Department of Earth and Environmental Science, Faculty of Environment, Science and Economy, University of Exeter, Penryn, TR10 9FE, United Kingdom.
Centre for Ecology and Conservation, Faculty of Environment, Science and Economy, University of Exeter, Penryn, TR10 9FE, United Kingdom.
J Acoust Soc Am. 2024 Sep 1;156(3):1623-1632. doi: 10.1121/10.0028268.

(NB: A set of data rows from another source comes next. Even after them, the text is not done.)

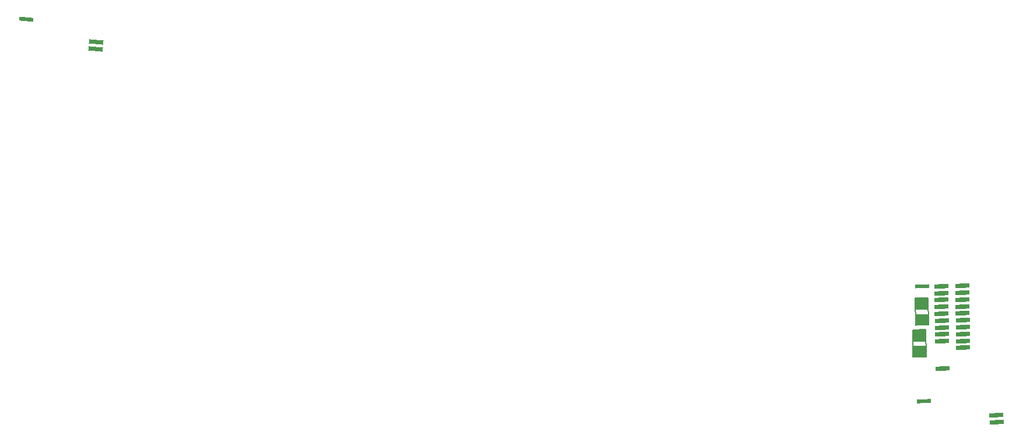
<source format=gbr>
*
G4_C Author: OrCAD GerbTool(tm) 8.1.1 Thu Jun 19 01:00:05 2003*
%LPD*%
%LNsilkbot*%
%FSLAX34Y34*%
%MOIN*%
%AD*%
%AMD25R98*
20,1,0.025000,0.000000,-0.035000,0.000000,0.035000,98.600000*
%
%AMD10R98*
20,1,0.050000,-0.025000,0.000000,0.025000,0.000000,98.600000*
%
%AMD25R98N2*
20,1,0.025000,0.000000,-0.035000,0.000000,0.035000,98.600000*
%
%AMD10R98N2*
20,1,0.050000,-0.025000,0.000000,0.025000,0.000000,98.600000*
%
%AMD25R86*
20,1,0.025000,0.000000,-0.035000,0.000000,0.035000,86.080000*
%
%AMD10R86*
20,1,0.050000,-0.025000,0.000000,0.025000,0.000000,86.080000*
%
%AMD16R5*
20,1,0.025000,-0.035000,0.000000,0.035000,0.000000,5.450000*
%
%AMD10R5*
20,1,0.050000,-0.025000,0.000000,0.025000,0.000000,5.450000*
%
%AMD16R5N2*
20,1,0.025000,-0.035000,0.000000,0.035000,0.000000,5.450000*
%
%AMD10R5N2*
20,1,0.050000,-0.025000,0.000000,0.025000,0.000000,5.450000*
%
%AMD32R3*
20,1,0.025000,0.034920,-0.002390,-0.034920,0.002390,3.950000*
%
%AMD33R3*
20,1,0.050000,-0.001710,-0.024940,0.001710,0.024940,3.950000*
%
%AMD32R3N2*
20,1,0.025000,0.034920,-0.002390,-0.034920,0.002390,3.910000*
%
%AMD33R3N2*
20,1,0.050000,-0.001710,-0.024940,0.001710,0.024940,3.910000*
%
%AMD32R3N3*
20,1,0.025000,0.034920,-0.002390,-0.034920,0.002390,3.920000*
%
%AMD33R3N3*
20,1,0.050000,-0.001710,-0.024940,0.001710,0.024940,3.920000*
%
%AMD29R85*
20,1,0.022000,0.000000,-0.040000,0.000000,0.040000,85.000000*
%
%AMD29R92*
20,1,0.022000,0.000000,-0.040000,0.000000,0.040000,92.400000*
%
%AMD30R91*
20,1,0.024000,0.000000,-0.041000,0.000000,0.041000,91.300000*
%
%AMD26R91*
20,1,0.027000,0.000000,-0.036000,0.000000,0.036000,91.300000*
%
%AMD29R91*
20,1,0.022000,0.000000,-0.040000,0.000000,0.040000,91.300000*
%
%AMD29R85N2*
20,1,0.022000,0.000000,-0.040000,0.000000,0.040000,85.000000*
%
%AMD30R85*
20,1,0.024000,0.000000,-0.041000,0.000000,0.041000,85.000000*
%
%AMD30R91N2*
20,1,0.024000,0.000000,-0.041000,0.000000,0.041000,91.000000*
%
%AMD26R91N2*
20,1,0.027000,0.000000,-0.036000,0.000000,0.036000,91.000000*
%
%AMD29R91N2*
20,1,0.022000,0.000000,-0.040000,0.000000,0.040000,91.000000*
%
%AMD29R92N2*
20,1,0.022000,0.000000,-0.040000,0.000000,0.040000,92.000000*
%
%AMD30R92*
20,1,0.024000,0.000000,-0.041000,0.000000,0.041000,92.000000*
%
%ADD10R,0.050000X0.050000*%
%ADD11C,0.006000*%
%ADD12C,0.019000*%
%ADD13C,0.007900*%
%ADD14C,0.005000*%
%ADD15C,0.000800*%
%ADD16R,0.070000X0.025000*%
%ADD17R,0.068000X0.023000*%
%ADD18C,0.006000*%
%ADD19C,0.009800*%
%ADD20C,0.010000*%
%ADD21C,0.030000*%
%ADD22C,0.060000*%
%ADD23C,0.035000*%
%ADD24C,0.055000*%
%ADD25R,0.025000X0.070000*%
%ADD26R,0.027000X0.072000*%
%ADD27R,0.029000X0.058000*%
%ADD28R,0.031000X0.060000*%
%ADD29R,0.022000X0.080000*%
%ADD30R,0.024000X0.082000*%
%ADD31D10R98N2*%
%ADD32D25R86*%
%ADD33D10R86*%
%ADD34D16R5*%
%ADD35D10R5*%
%ADD36D16R5N2*%
%ADD37D10R5N2*%
%ADD38D25R98N2*%
%ADD39D10R98N2*%
%ADD40D25R86*%
%ADD41D10R86*%
%ADD42D16R5*%
%ADD43D10R5*%
%ADD44D16R5N2*%
%ADD45D10R5N2*%
%ADD46D32R3*%
%ADD47D33R3*%
%ADD48R,0.070000X0.025000*%
%ADD49D33R3N2*%
%ADD50C,0.011000*%
%ADD51C,0.036000*%
%ADD52C,0.015000*%
%ADD53R,0.070000X0.025000*%
%ADD54R,0.050000X0.050000*%
%ADD55D29R85*%
%ADD56D29R92*%
%ADD57D30R91*%
%ADD58D26R91*%
%ADD59D29R91*%
%ADD60D29R85N2*%
%ADD61D30R85*%
%ADD62D30R91N2*%
%ADD63D26R91N2*%
%ADD64D29R91N2*%
%ADD65D29R92N2*%
%ADD66D30R92*%
G4_C OrCAD GerbTool Tool List *
G4_D50 1 0.0110 T 0 0*
G4_D51 3 0.0360 T 0 0*
G4_D52 2 0.0150 T 0 0*
G54D60*
G1X39963Y39487D3*
G54D61*
G1X43966Y38182D3*
G1X43935Y37789D3*
G54D62*
G1X92359Y19496D3*
G1X92332Y21071D3*
G1X92324Y21464D3*
G1X92318Y21858D3*
G1X92312Y22252D3*
G1X92305Y22646D3*
G1X92291Y23432D3*
G1X92298Y23039D3*
G1X92284Y23826D3*
G1X92277Y24219D3*
G1X93477Y24241D3*
G1X93484Y23847D3*
G1X93491Y23454D3*
G1X93498Y23060D3*
G1X93505Y22667D3*
G1X93511Y22273D3*
G1X93518Y21879D3*
G1X93524Y21485D3*
G1X93532Y21092D3*
G1X93539Y20698D3*
G54D63*
G1X91044Y20286D3*
G1X91039Y20484D3*
G1X91037Y20668D3*
G1X91029Y21187D3*
G1X91027Y21386D3*
G1X91022Y21568D3*
G1X91384Y21731D2*
G54D18*
G1X91411Y20186D1*
G1X91384Y21732D2*
G1X90647Y21719D1*
G1X90647Y21720D2*
G1X90674Y20173D1*
G54D63*
G1X91201Y22096D3*
G1X91197Y22294D3*
G1X91195Y22478D3*
G1X91186Y22997D3*
G1X91184Y23196D3*
G1X91180Y23378D3*
G1X91541Y23541D2*
G54D18*
G1X91568Y21996D1*
G1X91541Y23542D2*
G1X90804Y23529D1*
G1X90804Y23530D2*
G1X90831Y21983D1*
G54D64*
G1X91198Y24201D3*
G54D65*
G1X91309Y17646D3*
G54D66*
G1X95441Y16838D3*
G1X95459Y16444D3*
M2*

</source>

Passive acoustic monitoring is a promising tool for monitoring at-risk populations of vocal species, yet, extracting relevant information from large acoustic datasets can be time-consuming, creating a bottleneck at the point of analysis. To address this, an open-source framework for deep learning in bioacoustics to automatically detect Bornean white-bearded gibbon (Hylobates albibarbis) "great call" vocalizations in a long-term acoustic dataset from a rainforest location in Borneo is adapted. The steps involved in developing this solution are described, including collecting audio recordings, developing training and testing datasets, training neural network models, and evaluating model performance. The best model performed at a satisfactory level (F score = 0.87), identifying 98% of the highest-quality calls from 90 h of manually annotated audio recordings and greatly reduced analysis times when compared to a human observer. No significant difference was found in the temporal distribution of great call detections between the manual annotations and the model's output. Future work should seek to apply this model to long-term acoustic datasets to understand spatiotemporal variations in H. albibarbis' calling activity. Overall, a roadmap is presented for applying deep learning to identify the vocalizations of species of interest, which can be adapted for monitoring other endangered vocalizing species.
被动声学监测是监测濒危发声物种的一种很有前途的工具,但从大型声学数据集中提取相关信息可能很耗时,这在分析阶段造成了瓶颈。为了解决这个问题,适应了一种用于生物声学深度学习的开源框架,以自动检测来自婆罗洲热带雨林位置的长期声学数据集中的婆罗洲白须长臂猿(Hylobates albibarbis)“大叫声”。描述了开发此解决方案所涉及的步骤,包括收集音频记录、开发训练和测试数据集、训练神经网络模型以及评估模型性能。表现最好的模型达到了令人满意的水平(F 分数= 0.87),从 90 小时的手动标注音频记录中识别出 98%的高质量叫声,并且与人工观察者相比大大减少了分析时间。在手动注释和模型输出之间,大叫声检测的时间分布没有发现显著差异。未来的工作应该寻求将该模型应用于长期声学数据集,以了解 H. albibarbis 叫声活动的时空变化。总的来说,提出了应用深度学习识别感兴趣物种叫声的路线图,该路线图可以适应监测其他濒危发声物种。